Wire Sizes, Colour Code and Conduits Explained

20 Nov 2019
Larry Ficks
25

A big part of performing electrical repairs and remodelling includes wiring and how to identify it, shop for it and install it with the right connections. If you’re looking to tackle any electrical project, learning the basics of wiring sizes, colour coding and the different types of conduits is the best place to start. Picking a properly sized wire is essential to any electrical installation, and the type of conduit plays a crucial role in protecting the wire. Wire sizing indicates the diameter of the conductor of the wire and it’s based on the AWG (American Wire Gauge) system. The gauge of a wire relates to how much amperage the wire can handle, or in other words, it’s current-carrying capacity.

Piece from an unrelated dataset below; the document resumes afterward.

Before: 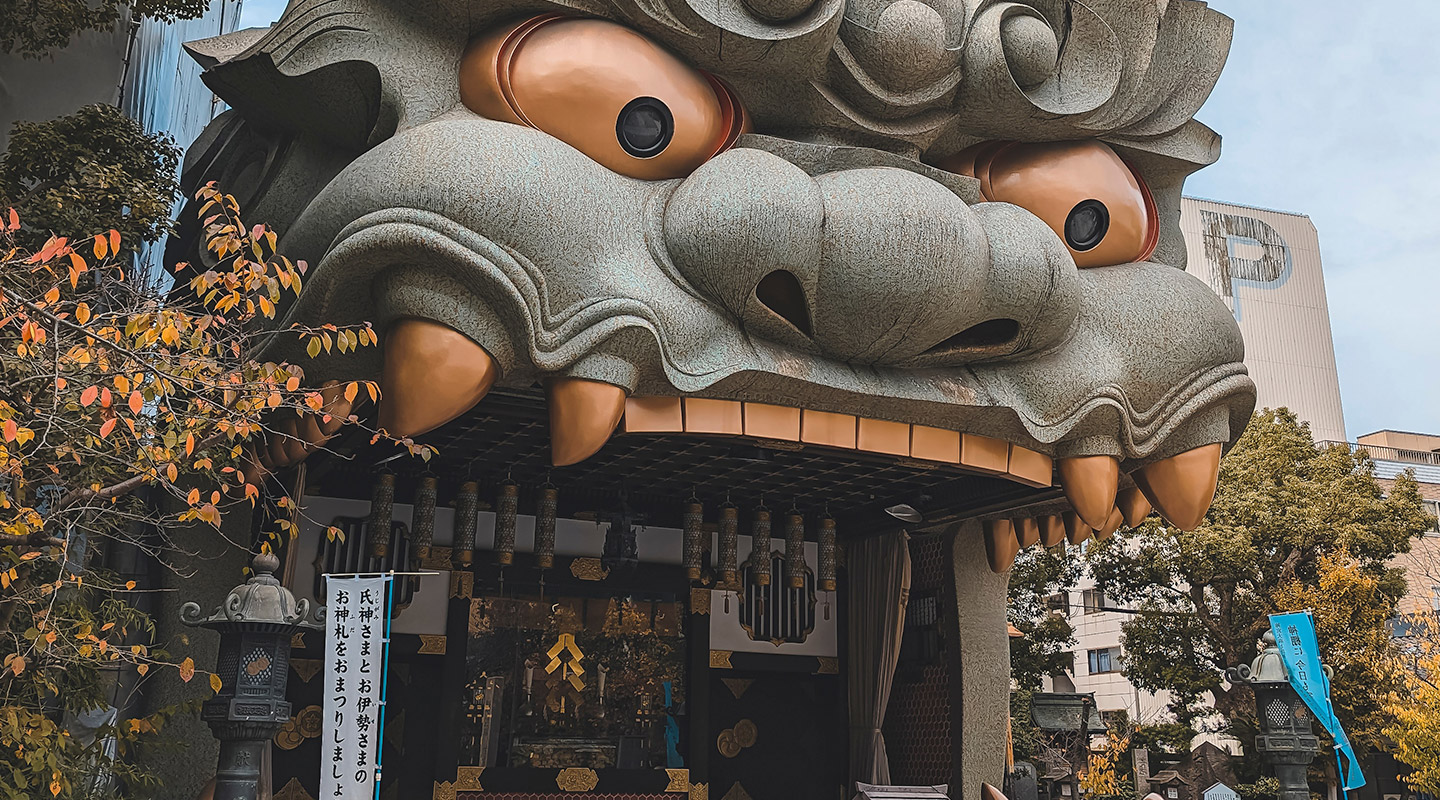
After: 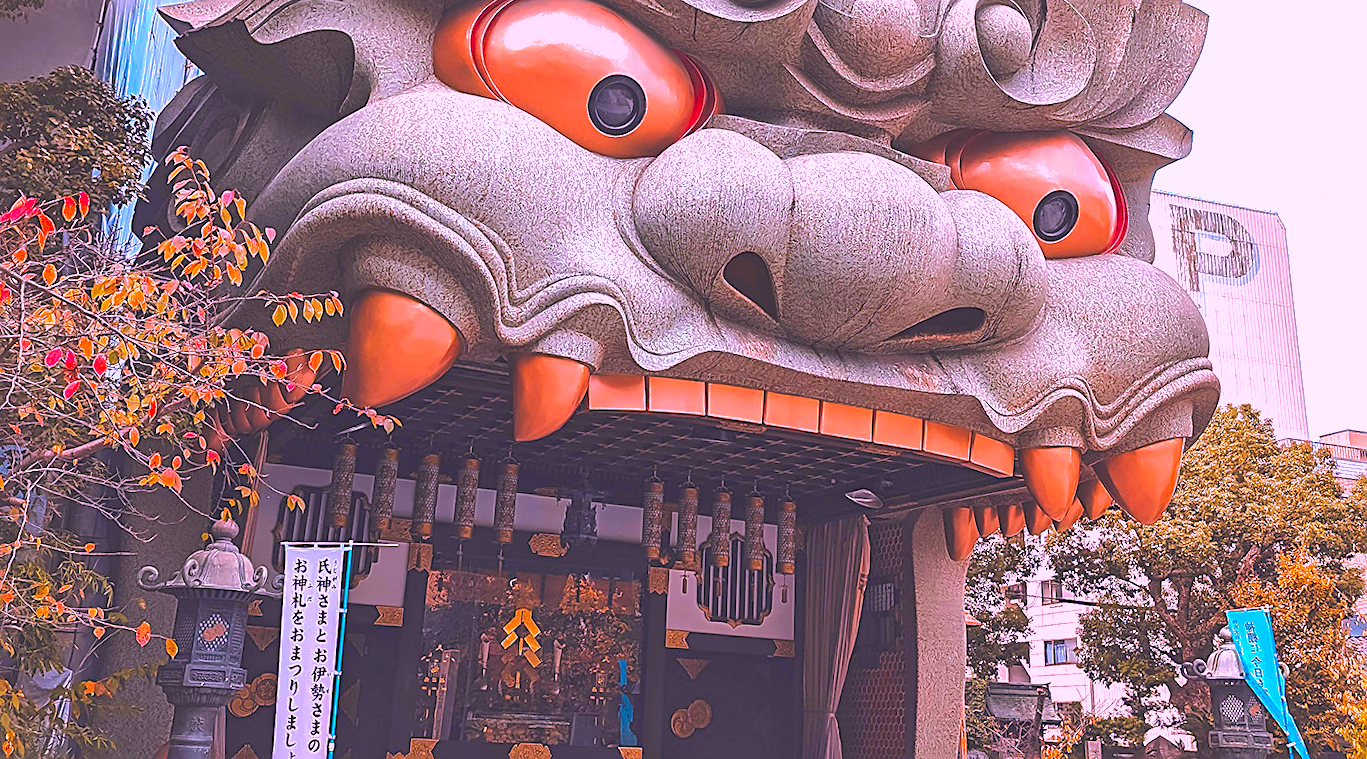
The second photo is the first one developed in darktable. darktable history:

When picking the right size of the wire, some of the factors you’ll need to consider are the gauge of the wire, the wire capacity and what will it be used for. Wires that aren’t properly matched to the amperage of the circuits they’re connected to can create a fire hazard or a short circuit.

Understanding the colour coding will help you identify what the wires are used for and it will help you maintain consistency within a complex electrical system. Colour coding is used on both the individual wires within the conduit or cable, as well as on the outer sheathing of bundled cables. It also relates to the cable’s amperage rating and the size of the wires inside the cable. For instance, yellow non-metallic cables are rated for 20-amp circuits, whereas white-sheathed non-metallic cables are used for 15-amp circuits. However, the colouring on individual conducting wires doesn’t typically indicate the rating or size, but instead the standard use of the wire. For instance, red and black wires are usually used for current-carrying connections, whereas white wires are generally grounded neutral conductors.

I mentioned conduit a couple of times, but what exactly is a conduit and what’s its purpose? Conduits are plastic or metal pipes through which the wires are run. There are rigid and flexible cable conduit types to protect the wires in exposed locations, such as along the exterior surface of a wall. Additionally, they can be used in unfinished areas, like crawlspaces, basements, attics and surface-mounted outdoor installations. These are the four most commonly used types of cable conduits.

flexible cable conduit

  • EMT, or electrical metallic conduits are rigid and thin-walled, usually made of galvanised steel. Due to the fact that they’re thin-walled and lightweight, you can easily bend them with a conduit bender if you need to, but they can’t be threaded like heavier conduits.
  • FMT, or flexible metal cable conduits feature a spiral construction that allows them to bend easily, which makes installing them simpler. A flexible cable conduit is typically used for short runs in exposed locations, like wiring for water heaters or garbage disposers.
  • IMC and RMC, or intermediate and rigid metal conduits are heavy-duty conduits used for structural piping that houses the wiring of home connections to utility service lines. IMC has replaced RMC for the most part in new construction, and both types are joined with threaded connections.
  • PVC conduits are similar in size to EMT, except they’re made out of plastic. PVC can be bent and heated, and it can be joined with threaded connections or glue.
  • LFMC, or liquid-tight flexible metal conduits are flexible metal conduits covered with a layer of plastic sheathing to make it 100% watertight. These conduits are used for outdoor wirings, like serving air conditioning units and other types of outdoor equipment.

flexible cable conduits

At first, electrical conduits appear similar to armoured cable wiring. Just like conduits, armoured cables can be used in exposed locations. The main difference between the two is that armoured cables can’t be used in wet or damp locations, in places where damage might occur, or places exposed to corrosive conditions. Further, conduits always terminate at an electrical box or equipment serving as an electrical box. To secure the conduit to the boxes, and to join the lengths of the conduit together in order to form bends or long, straight runs, special connectors are used. The connectors, conduit and boxes form a wire enclosure system commonly known as a raceway. Most of the time, the conduit material will match the box material. For instance, plastic conduits are used with plastic boxes, but they can also be used with metal boxes as well as special connectors. Metal conduits, however, must only be used with metal boxes.

In some metal conduit installations, the raceway – conduit, connector and boxes – serve as the ground for circuits. This way, the metal raceway acts in place of the grounding wire that’s typically found in non-metallic cables (this is also the reason why metal boxes should only be used with metal conduits). These types of grounding systems were common in older constructions than they are today, and many electricians include an insulated ground wire in a metal conduit today as the preferred method of grounding the circuit. In order for metal raceways to serve as a ground, all of its parts need to be electrically connected without interruptions. If a plastic box is installed in the raceway, or if any connection gets loose, the ground path will be broken, which will leave the circuit ungrounded.